The American Securitization Forum (ASF) reiterated its support for retention requirements tailored to each major asset class and that offer flexibility for the long term, the trade group said in a release today.
The ASF did this via a series of letters submitted to joint regulators that are in charge of implementing risk retention requirements for ABS under the Dodd-Frank Act,
The organization detailed the different forms of retention and the type of asset (specifically, autos, credit card, RMBS, student loans, and the proposed exemption for ABCP) to which each would be most appropriately applied.

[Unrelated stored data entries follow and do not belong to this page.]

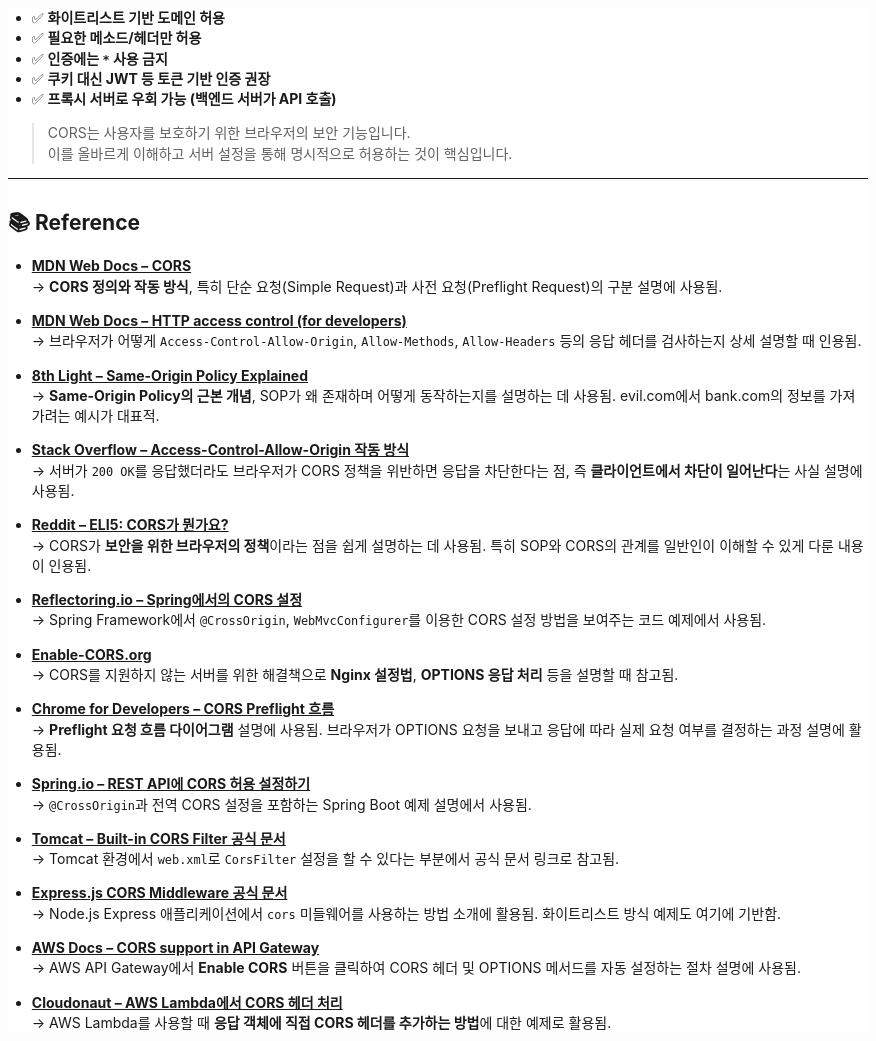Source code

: - ✅ **화이트리스트 기반 도메인 허용**
- ✅ **필요한 메소드/헤더만 허용**
- ✅ **인증에는 `*` 사용 금지**
- ✅ **쿠키 대신 JWT 등 토큰 기반 인증 권장**
- ✅ **프록시 서버로 우회 가능 (백엔드 서버가 API 호출)**

> CORS는 사용자를 보호하기 위한 브라우저의 보안 기능입니다.  
> 이를 올바르게 이해하고 서버 설정을 통해 명시적으로 허용하는 것이 핵심입니다.

--- 

## 📚 Reference
- [**MDN Web Docs – CORS**](https://developer.mozilla.org/en-US/docs/Web/HTTP/CORS)  
  → **CORS 정의와 작동 방식**, 특히 단순 요청(Simple Request)과 사전 요청(Preflight Request)의 구분 설명에 사용됨.

- [**MDN Web Docs – HTTP access control (for developers)**](https://developer.mozilla.org/en-US/docs/Web/HTTP/Access_control_CORS)  
  → 브라우저가 어떻게 `Access-Control-Allow-Origin`, `Allow-Methods`, `Allow-Headers` 등의 응답 헤더를 검사하는지 상세 설명할 때 인용됨.

- [**8th Light – Same-Origin Policy Explained**](https://8thlight.com/blog/david-moore/2014/07/10/same-origin-policy.html)  
  → **Same-Origin Policy의 근본 개념**, SOP가 왜 존재하며 어떻게 동작하는지를 설명하는 데 사용됨. evil.com에서 bank.com의 정보를 가져가려는 예시가 대표적.

- [**Stack Overflow – Access-Control-Allow-Origin 작동 방식**](https://stackoverflow.com/questions/10636611/how-does-access-control-allow-origin-header-work)  
  → 서버가 `200 OK`를 응답했더라도 브라우저가 CORS 정책을 위반하면 응답을 차단한다는 점, 즉 **클라이언트에서 차단이 일어난다**는 사실 설명에 사용됨.

- [**Reddit – ELI5: CORS가 뭔가요?**](https://www.reddit.com/r/webdev/comments/5n0eyg/eli5_cors_what_is_it_and_why_does_it_break/)  
  → CORS가 **보안을 위한 브라우저의 정책**이라는 점을 쉽게 설명하는 데 사용됨. 특히 SOP와 CORS의 관계를 일반인이 이해할 수 있게 다룬 내용이 인용됨.

- [**Reflectoring.io – Spring에서의 CORS 설정**](https://reflectoring.io/spring-cors/)  
  → Spring Framework에서 `@CrossOrigin`, `WebMvcConfigurer`를 이용한 CORS 설정 방법을 보여주는 코드 예제에서 사용됨.

- [**Enable-CORS.org**](https://enable-cors.org/)  
  → CORS를 지원하지 않는 서버를 위한 해결책으로 **Nginx 설정법**, **OPTIONS 응답 처리** 등을 설명할 때 참고됨.

- [**Chrome for Developers – CORS Preflight 흐름**](https://developer.chrome.com/blog/cors-preflight/)  
  → **Preflight 요청 흐름 다이어그램** 설명에 사용됨. 브라우저가 OPTIONS 요청을 보내고 응답에 따라 실제 요청 여부를 결정하는 과정 설명에 활용됨.

- [**Spring.io – REST API에 CORS 허용 설정하기**](https://spring.io/guides/gs/rest-service-cors/)  
  → `@CrossOrigin`과 전역 CORS 설정을 포함하는 Spring Boot 예제 설명에서 사용됨.

- [**Tomcat – Built-in CORS Filter 공식 문서**](https://tomcat.apache.org/tomcat-9.0-doc/config/filter.html#CORS_Filter)  
  → Tomcat 환경에서 `web.xml`로 `CorsFilter` 설정을 할 수 있다는 부분에서 공식 문서 링크로 참고됨.

- [**Express.js CORS Middleware 공식 문서**](https://expressjs.com/en/resources/middleware/cors.html)  
  → Node.js Express 애플리케이션에서 `cors` 미들웨어를 사용하는 방법 소개에 활용됨. 화이트리스트 방식 예제도 여기에 기반함.

- [**AWS Docs – CORS support in API Gateway**](https://docs.aws.amazon.com/apigateway/latest/developerguide/how-to-cors.html)  
  → AWS API Gateway에서 **Enable CORS** 버튼을 클릭하여 CORS 헤더 및 OPTIONS 메서드를 자동 설정하는 절차 설명에 사용됨.

- [**Cloudonaut – AWS Lambda에서 CORS 헤더 처리**](https://cloudonaut.io/serverless-cors-in-a-nutshell/)  
  → AWS Lambda를 사용할 때 **응답 객체에 직접 CORS 헤더를 추가하는 방법**에 대한 예제로 활용됨.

The association’s credit card ABS risk retention comment letter submitted today stated the views of the ASF's credit card ABS issuer and investor members on the types of mechanisms that should be available within credit card securitizations to comply with the risk retention requirements. This includes a "seller’s interest" risk retention and a "horizontal slice" risk retention.
Similary, its student loan ABS risk retention comment letter was submitted today. It also contains the views of student loan ABS issuer and investor members in terms of two aspects. The first is FFELP loan pools for which an exemption to the risk retention requirements is appropriate and the second is the "horizontal slice" risk retention, which is meant for private student loan securitizers to comply with the risk retention requirements.
ASF’s auto ABS risk retention comment letter was submitted on Nov. 22 containing views from its auto ABS issuer and investor members. This letter pertains to the types of mechanisms that should be available within auto ABS to comply with the risk retention requirements and ertain "qualified" auto pools of assets that would require an adjustment to such requirements.
ASF’s ABCP risk retention comment letter was submitted yesterday. This focuses on the ASF's concerns regarding the possible application of the credit risk retention obligations to the following: certain ABCP conduits; their sponsors and credit and liquidity support providers; as well as to ABCP customers and conduit sponsors that finance assets via such ABCP conduits where such financings meet the Dodd-Frank Act's definition of ABS.
ASF’s RMBS risk retention comment letter was submitted on Nov. 12. It also sets forth views of the group's RMBS issuer and investor members about the appropriate forms of risk retention and the qualified residential mortgage exemption.